Patricia -- and the bulk of her contemporaries -- would protest politely that she is as Catholic as a holy water bucket; but the church is her companion on the journey, not her group leader. Patricia could be classed as a liberal and, like me, she is liberal because she is Catholic.

Conservatives make up only a small percentage of the true church, perhaps as little as 7 percent. I simply don’t know why we try to dress each other in borrowed cassocks.

Together with most NCR readers, I was raised in the “shudup-and-eat-your-peas” church. I can recall stories of pastors refusing to witness marriages because the groom was not clean-shaven or the bride had a dress that was somewhere between a venial and a mortal.

It all began to unravel not long after Vatican II, which closed its brass doors in 1965. But it was Paul VI’s 1968 encyclical, Humanae Vitae (“Of Human Life”) that, by forbidding all forms of contraception, virtually dismantled the fragile moral pyramid.

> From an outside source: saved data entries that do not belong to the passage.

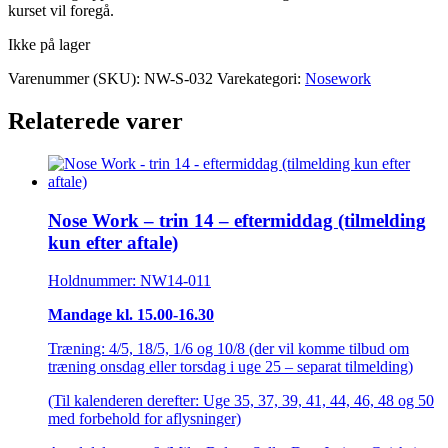
kurset vil foregå.
Ikke på lager
Varenummer (SKU):
NW-S-032
Varekategori:
Nosework
Relaterede varer
Nose Work – trin 14 – eftermiddag (tilmelding
kun efter aftale)
Holdnummer: NW14-011
Mandage kl. 15.00-16.30
Træning: 4/5, 18/5, 1/6 og 10/8 (der vil komme tilbud om
træning onsdag eller torsdag i uge 25 – separat tilmelding)
(Til kalenderen derefter: Uge 35, 37, 39, 41, 44, 46, 48 og 50
med forbehold for aflysninger)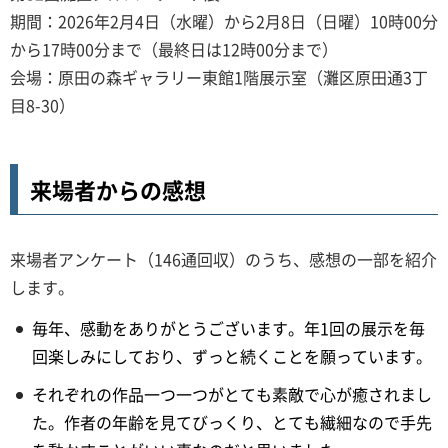
期間：2026年2月4日（水曜）から2月8日（日曜）10時00分
から17時00分まで（最終日は12時00分まで）
会場：原田の森ギャラリー東館1階展示室（灘区原田通3丁
目8-30）
来場者からの感想
来場者アンケート（146通回収）のうち、感想の一部を紹介
します。
毎年、感動をありがとうございます。年1回の展示を毎
回楽しみにしており、ずっと続くことを願っています。
それぞれの作品一つ一つがとても素敵で心が癒されまし
た。作者の年齢を見てびっくり、とても繊細なので手先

The birth control pill not only limited the number of Catholic children that would come into this world; it would also restore the church’s basic teaching about the primacy of the individual conscience.

Today, most forms of contraception are classed with feminine hygiene and rarely mentioned. (In my parish when one of the priests announced that he would not even talk about the pelvic issues for the next six months, the congregation broke out in grateful applause.)

Since 1968, however, the issues that define state-of-grace membership in the church have become terribly complicated. In just over two decades, the world has gone from the pill to petri dishes and to frozen embryos. Now, the hot issue has shifted slightly from abortion to stem cell research. The church has much that is worthwhile to say about stem cell research. The thought of human embryos being strip-mined and then destroyed can give one pause. But, unfortunately, the church left its credibility behind. As a result, some of its strongest supporters -- conservative Catholics such as former Sen. Connie Mack of Florida and the former governor of Wisconsin, Tommy Thompson (now a member of the Bush cabinet) -- have both supported stem cell research even as some bishops have hinted that it is virtually a reserved sin.

Recently, The New York Times reported that some 200 members of the House of Representatives would support stem cell research -- and a lot of them are likely to be Catholics. For the rest, it’s likely that most Catholics aren’t entirely sure what stem cell research really is. However, we can be morally certain that most Catholics don’t even know who their bishop is.

Of late, the hierarchy has distinguished itself by speaking out against the death penalty and for a living wage. It has urged compassion for undocumented workers, welfare reform and the dangers of global climate change. And, with the exception of the federal government itself, no other organization has done more for the poor and the disenfranchised. Yet, with each new appointment of a bishop, it paints itself into a corner. It insists that converts from Mormonism be re-baptized but joins kerchiefs with the Mormons in excluding gay Boys Scouts, even in parishes where the pastor is gay. Recently, the bishops of South Africa condemned the use of condoms to reduce the spread of AIDS in a country where AIDS is as widespread as the common cold. It’s likely that the U.S. bishops would rule the same way.

Now, largely because I write about things Catholic, friends ask my opinion on the latest Vatican salvos. However, just as often, they will close the discussion with: “Tim, why do you bother?” They aren’t angry, just indifferent. The teaching church impacts on their life about as much as an Ann Landers column. With a “It doesn’t matter,” they close the conversation. In my hometown of Chicago, only 25 percent are at Mass on Sunday -- and these are the ones I’m writing about.

Now the bishops tend to respond to new challenges by issuing condemnations, generally packaged for them by others. The result is statements with barely a dash of pastoral sentiment. The poor bishops must now stand back and watch the Vatican make appointments without even clearing them with the local don.

I don’t know the answers. Only that Patricia isn’t concerned. She doesn’t feel the need to be protected by the church, although there must be times when she needs protection from the church.